Obi Nwosu is the CEO and co-founder of Coinfloor, the UK's longest-running Bitcoin exchange. He has over 20 years’ experience building online marketplaces and bringing virtual currencies to tens of millions of people. Obi writes The Road to Bitcoin Hegemony, a weekly recap of some of the most impactful developments in Bitcoin.
What do you do when all your arguments against Bitcoin have been proven bunk and every one of your predictions of its demise has fallen flat on its face? You try a new angle of attack, of course: one that harnesses your knee-jerk antipathy to a hot-button issue that everybody cares about.
On Friday we saw this approach rear its head in the form of pearl-clutching concerns about Bitcoin’s electricity footprint, with a big story on the BBC warning that energy could “burst Bitcoin’s bubble.” This is risible for many reasons, not least because it deploys a number of PRATTs (points refuted a thousand times).
First, let’s look at what they’ve got right. (This won’t take long.) Yes, Bitcoin has a high energy footprint, with mining operations, by some accounts, consuming around 110 terawatt hours (TWh) of electricity. The BBC and many other mainstream media outlets have had hours of fun using these figures to blame Bitcoin for climate catastrophe.
But compare this with streaming media, and it starts to look pretty insignificant. The IEA estimated that Netflix’s 167m subscribers account use 94 TWh, while YouTube, with over 1 billion viewing hours a day, consumes 600 TWh a year. That’s hardly surprising when just one video—Despacito, feat. Justin Beiber—was responsible for 900 GWh on its own.
Still, it’s undeniable that much energy goes into mining and transacting coins. But this ignores the fact that data centres are increasingly powered with renewables. Indeed, the technology sector is largely responsible for a nearly 50% rise in demand for corporate renewable procurements last year and Bitcoin miners are even more incentivised to demand green electricity.
But there’s only so much green energy to go around, right, so why should we spend it on Bitcoin? This is another oft-refuted point. There is no shortage of green energy: the sun, our ocean currents and tides, the wind and geothermal: humanity has barely begun to tap these sources; we’re still decades or more away from reaching the first level on the Kardashev Scale, harnessing all the energy available to our planet.

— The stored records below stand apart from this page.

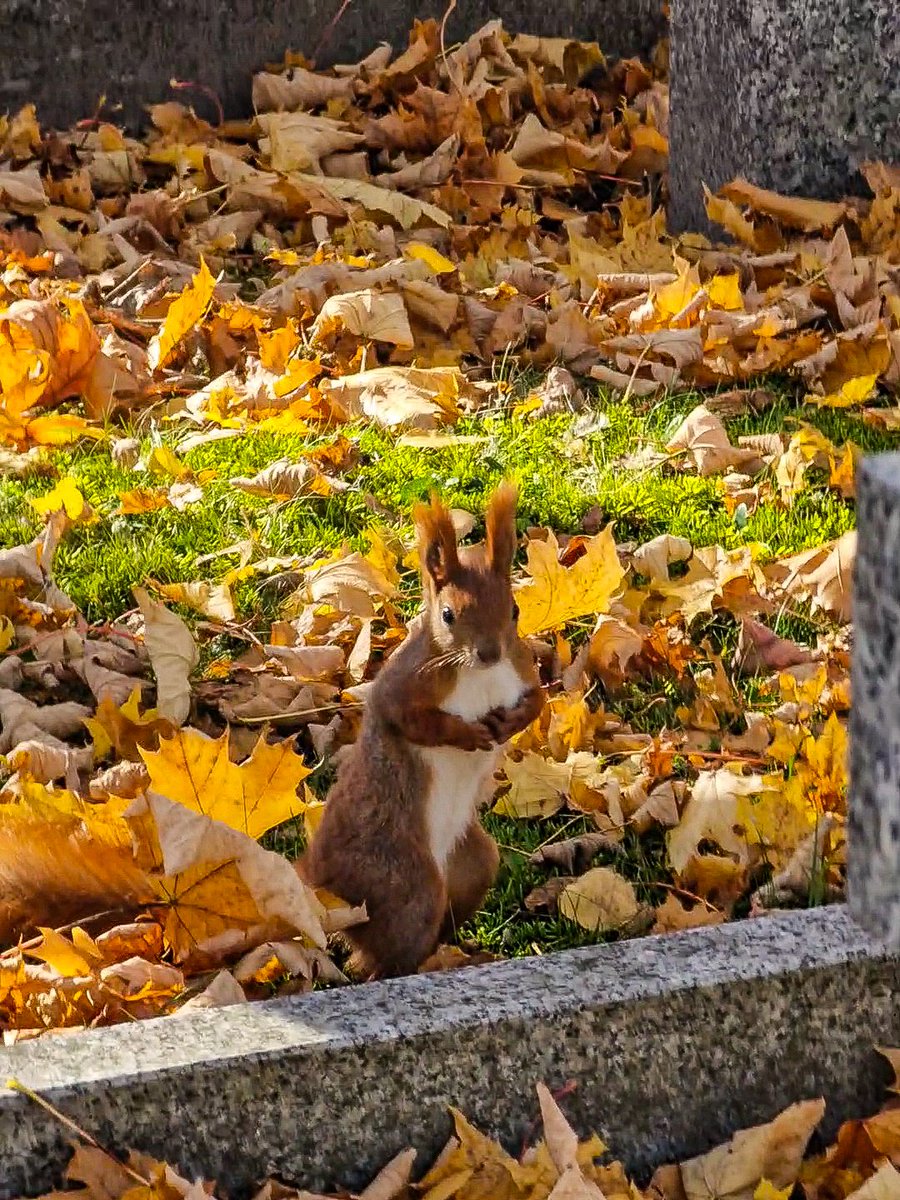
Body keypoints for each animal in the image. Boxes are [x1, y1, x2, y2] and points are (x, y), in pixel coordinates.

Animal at [300, 482, 547, 979]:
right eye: (448, 614)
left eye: (514, 609)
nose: (490, 653)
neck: (474, 673)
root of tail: (336, 899)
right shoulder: (404, 684)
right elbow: (410, 720)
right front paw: (467, 735)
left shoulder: (521, 668)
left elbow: (537, 702)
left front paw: (508, 723)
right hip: (406, 885)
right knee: (387, 959)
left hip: (473, 866)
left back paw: (463, 952)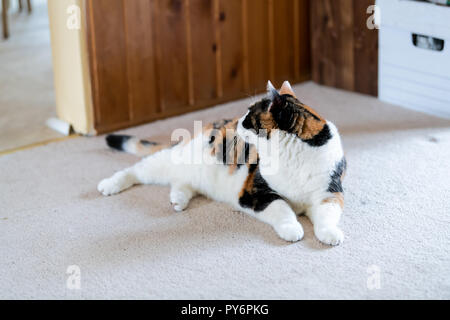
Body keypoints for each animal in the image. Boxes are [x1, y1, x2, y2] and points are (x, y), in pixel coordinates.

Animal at [97, 80, 348, 245]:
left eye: (248, 117)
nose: (237, 122)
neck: (291, 156)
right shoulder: (256, 191)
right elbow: (283, 208)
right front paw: (292, 229)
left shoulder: (330, 193)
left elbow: (327, 215)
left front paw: (330, 234)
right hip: (166, 163)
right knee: (136, 170)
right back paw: (109, 185)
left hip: (191, 178)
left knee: (180, 183)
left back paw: (178, 200)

Every day over 5,000 times more solar energy strikes the Earth than the total amount of energy humans actually use. The reason we can’t use more sunlight, or tidal and wind for that matter, is that most of it exists far away from where it is most needed. That was until 12 years ago, when Bitcoin became the first utility that could turn energy into value independently of its proximity to civilization?the proof of work that underpins it means miners seek out the abundant, decentralised, and unused renewable energy that blankets the globe.
There’s another important question that the PRATTs conveniently ignore. They think Bitcoin is a hobby, a fad, a speculation, and this entirely misses the point that I’ve repeatedly made in this column. Bitcoin is a valuable utility; a means to store wealth in an increasingly uncertain world; a way to help billions of unbanked people around the world take charge of their financial future.
There are so many ways to refute these lazy arguments, so I’ll restrict myself to one more. One of the biggest drawbacks of renewables is that they are unpredictable: the wind doesn’t always blow, nor the sun shine, when we need electricity most. Bitcoin, which can be mined at any time, is a perfect way to eat up surplus renewable energy when demand is low.
As such, Bitcoin acts as a giant battery for the grid, turning energy into value that is impervious to attacks from even the most powerful PRATTs in the world. Don’t let doom mongers guilt you into divesting. Every time you see a wind turbine or solar array, know that your Bitcoin investment, in its own small way, is helping transform the planet for the better in myriad ways.